Taxpayers reporting agricultural income should use the suitable Income Tax Return (ITR) form. Should the agricultural income be less than ₹5,000, ITR-1 should be filed. If the agricultural income, however, is more than ₹5,000, taxpayers have to apply ITR-2. These forms guarantee correct tax-related classification and reporting of agricultural income, so preserving compliance with the Income-tax Act, 1961.
What is income chargeable under rule 7?
Income chargeable under Rule 7 of the Income-tax Rules, 1962, relates to income partly agricultural and partly from business. This guideline holds true when a company uses agricultural output as raw material. There are two divisions to the income: taxable business income and agricultural income, free from taxes. For this computation, one considers the market value of the agricultural output.
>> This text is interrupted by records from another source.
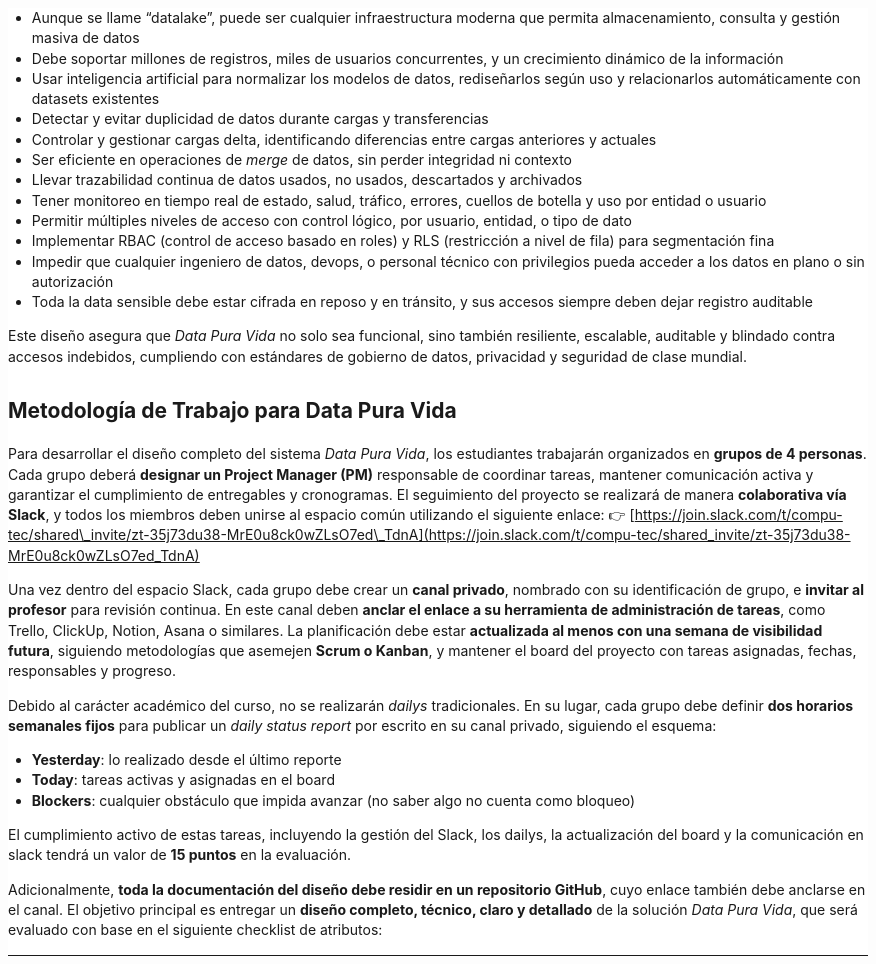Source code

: * Aunque se llame “datalake”, puede ser cualquier infraestructura moderna que permita almacenamiento, consulta y gestión masiva de datos
* Debe soportar millones de registros, miles de usuarios concurrentes, y un crecimiento dinámico de la información
* Usar inteligencia artificial para normalizar los modelos de datos, rediseñarlos según uso y relacionarlos automáticamente con datasets existentes
* Detectar y evitar duplicidad de datos durante cargas y transferencias
* Controlar y gestionar cargas delta, identificando diferencias entre cargas anteriores y actuales
* Ser eficiente en operaciones de *merge* de datos, sin perder integridad ni contexto
* Llevar trazabilidad continua de datos usados, no usados, descartados y archivados
* Tener monitoreo en tiempo real de estado, salud, tráfico, errores, cuellos de botella y uso por entidad o usuario
* Permitir múltiples niveles de acceso con control lógico, por usuario, entidad, o tipo de dato
* Implementar RBAC (control de acceso basado en roles) y RLS (restricción a nivel de fila) para segmentación fina
* Impedir que cualquier ingeniero de datos, devops, o personal técnico con privilegios pueda acceder a los datos en plano o sin autorización
* Toda la data sensible debe estar cifrada en reposo y en tránsito, y sus accesos siempre deben dejar registro auditable

Este diseño asegura que *Data Pura Vida* no solo sea funcional, sino también resiliente, escalable, auditable y blindado contra accesos indebidos, cumpliendo con estándares de gobierno de datos, privacidad y seguridad de clase mundial.

## Metodología de Trabajo para Data Pura Vida

Para desarrollar el diseño completo del sistema *Data Pura Vida*, los estudiantes trabajarán organizados en **grupos de 4 personas**. Cada grupo deberá **designar un Project Manager (PM)** responsable de coordinar tareas, mantener comunicación activa y garantizar el cumplimiento de entregables y cronogramas. El seguimiento del proyecto se realizará de manera **colaborativa vía Slack**, y todos los miembros deben unirse al espacio común utilizando el siguiente enlace:
👉 [https://join.slack.com/t/compu-tec/shared\_invite/zt-35j73du38-MrE0u8ck0wZLsO7ed\_TdnA](https://join.slack.com/t/compu-tec/shared_invite/zt-35j73du38-MrE0u8ck0wZLsO7ed_TdnA)

Una vez dentro del espacio Slack, cada grupo debe crear un **canal privado**, nombrado con su identificación de grupo, e **invitar al profesor** para revisión continua. En este canal deben **anclar el enlace a su herramienta de administración de tareas**, como Trello, ClickUp, Notion, Asana o similares. La planificación debe estar **actualizada al menos con una semana de visibilidad futura**, siguiendo metodologías que asemejen **Scrum o Kanban**, y mantener el board del proyecto con tareas asignadas, fechas, responsables y progreso.

Debido al carácter académico del curso, no se realizarán *dailys* tradicionales. En su lugar, cada grupo debe definir **dos horarios semanales fijos** para publicar un *daily status report* por escrito en su canal privado, siguiendo el esquema:

* **Yesterday**: lo realizado desde el último reporte
* **Today**: tareas activas y asignadas en el board
* **Blockers**: cualquier obstáculo que impida avanzar (no saber algo no cuenta como bloqueo)

El cumplimiento activo de estas tareas, incluyendo la gestión del Slack, los dailys, la actualización del board y la comunicación en slack tendrá un valor de **15 puntos** en la evaluación.

Adicionalmente, **toda la documentación del diseño debe residir en un repositorio GitHub**, cuyo enlace también debe anclarse en el canal. El objetivo principal es entregar un **diseño completo, técnico, claro y detallado** de la solución *Data Pura Vida*, que será evaluado con base en el siguiente checklist de atributos:

---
What is the difference between agricultural income and partly agricultural income?
Agricultural income includes sales of agricultural produce, rent from agricultural land, and earnings from farming operations; it is totally free from tax. Nonetheless, partly agricultural income comes from activities like processing agricultural products that are both business and agricultural at different levels. The business component is taxable; the agricultural component is tax-exempt. The Income-tax Rules, 1962, Rule 7 controls the taxation of partly agricultural income.
Is sale of agricultural land taxable?
If agricultural land is located in a rural area, sales of it usually are not taxable. It might be liable to capital gains tax, though, if the agricultural land falls inside designated urban limits. The site and classification of the land as per the Income-tax Act, 1961 determines the taxability. Determining the tax consequences depends on correct documentation and respect of tax laws.
Which list is agricultural income?
Entering Entry 46 in the State List of the Seventh Schedule of the Indian Constitution, agricultural income Subject to the Income Tax Act, 1961, this entry grants states the power to tax agricultural income. The central government is not permitted, however, to tax agricultural income directly, so ensuring that states have jurisdiction to control and impose taxes on such income within their particular territories.